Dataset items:

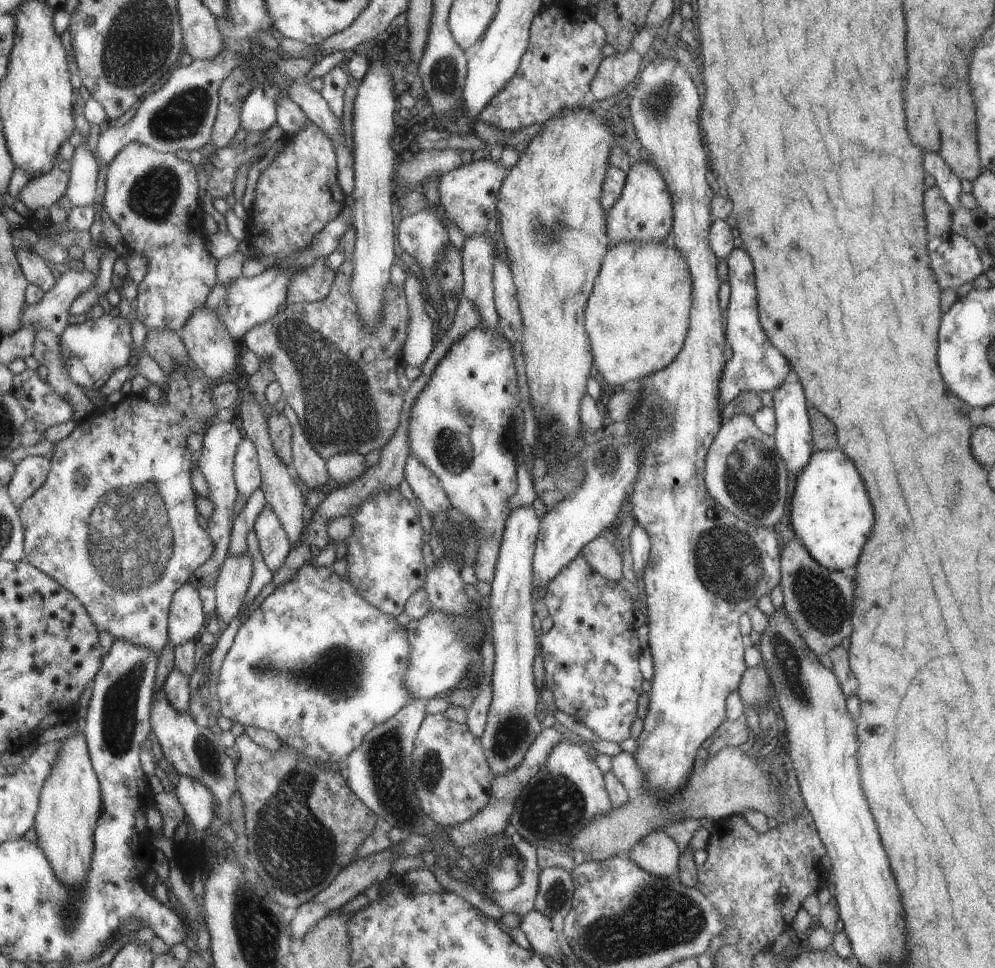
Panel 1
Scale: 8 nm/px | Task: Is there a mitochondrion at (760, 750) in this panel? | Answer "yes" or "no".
no

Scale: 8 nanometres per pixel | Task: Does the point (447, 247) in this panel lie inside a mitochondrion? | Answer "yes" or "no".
no

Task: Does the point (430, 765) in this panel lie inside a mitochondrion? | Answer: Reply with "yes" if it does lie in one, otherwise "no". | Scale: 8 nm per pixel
yes

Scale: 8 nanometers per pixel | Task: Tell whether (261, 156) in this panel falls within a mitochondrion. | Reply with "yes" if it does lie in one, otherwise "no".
no

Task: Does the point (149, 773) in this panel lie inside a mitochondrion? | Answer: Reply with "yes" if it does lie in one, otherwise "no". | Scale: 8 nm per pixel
no

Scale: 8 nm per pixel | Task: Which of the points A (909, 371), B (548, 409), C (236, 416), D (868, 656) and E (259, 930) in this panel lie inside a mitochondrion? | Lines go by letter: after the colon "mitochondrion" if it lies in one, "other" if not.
A: other
B: other
C: other
D: other
E: mitochondrion

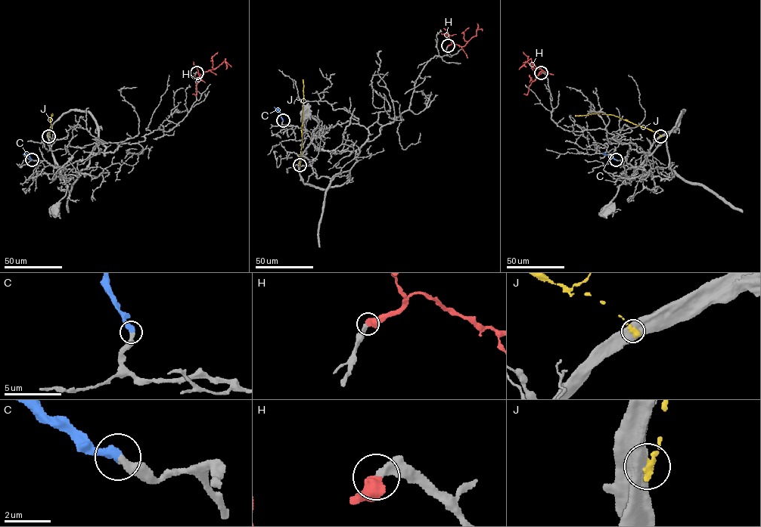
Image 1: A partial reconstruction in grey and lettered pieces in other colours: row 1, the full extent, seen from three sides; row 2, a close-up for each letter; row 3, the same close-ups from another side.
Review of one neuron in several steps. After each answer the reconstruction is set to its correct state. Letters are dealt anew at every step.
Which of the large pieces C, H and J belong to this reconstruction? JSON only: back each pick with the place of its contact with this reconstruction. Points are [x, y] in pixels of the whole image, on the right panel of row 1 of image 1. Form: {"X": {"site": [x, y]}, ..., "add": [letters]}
{"C": {"site": [616, 159]}, "H": {"site": [541, 72]}, "add": ["C", "H"]}

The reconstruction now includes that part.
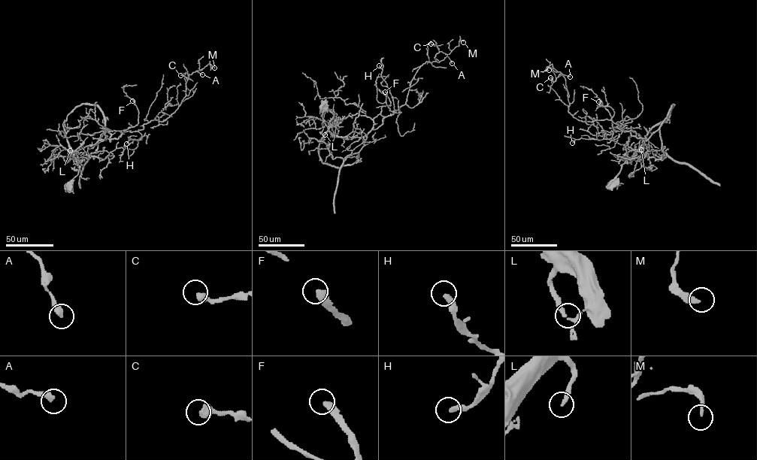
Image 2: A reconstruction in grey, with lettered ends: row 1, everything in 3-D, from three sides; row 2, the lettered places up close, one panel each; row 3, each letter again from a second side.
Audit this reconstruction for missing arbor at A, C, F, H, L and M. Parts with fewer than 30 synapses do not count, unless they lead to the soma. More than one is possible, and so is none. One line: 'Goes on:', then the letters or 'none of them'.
Goes on: F, H, L

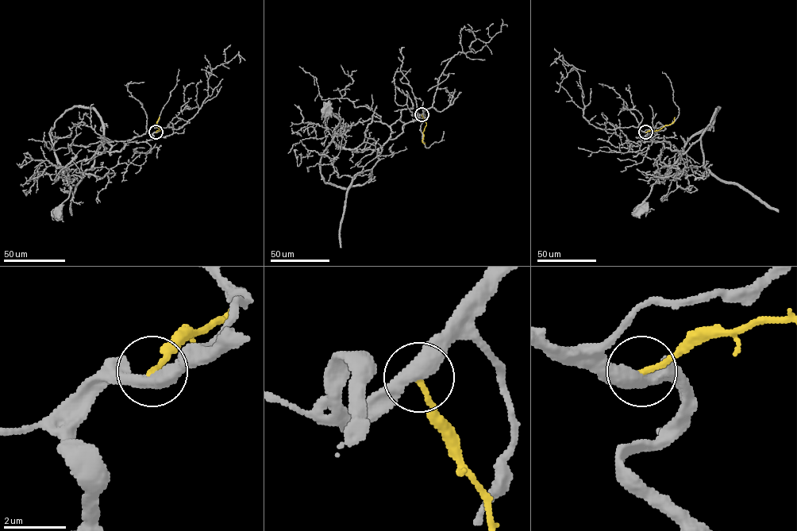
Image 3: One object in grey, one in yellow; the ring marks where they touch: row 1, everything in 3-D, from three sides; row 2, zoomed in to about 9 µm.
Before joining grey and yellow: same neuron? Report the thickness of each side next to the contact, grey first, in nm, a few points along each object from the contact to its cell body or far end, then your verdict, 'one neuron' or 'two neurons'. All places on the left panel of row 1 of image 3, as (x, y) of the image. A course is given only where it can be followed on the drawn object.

- _YOUR ASSIGNMENT_
Copy every line from the entries that contains the word "places".

- _SOLVED PROBLEM_
Image 2: A reconstruction in grey, with lettered ends: row 1, everything in 3-D, from three sides; row 2, the lettered places up close, one panel each; row 3, each letter again from a second side.
Before joining grey and yellow: same neuron? Report the thickness of each side next to the contact, grey first, in nm, a few points along each object from the contact to its cell body or far end, then your verdict, 'one neuron' or 'two neurons'. All places on the left panel of row 1 of image 3, as (x, y) of the image. A course is given only where it can be followed on the drawn object.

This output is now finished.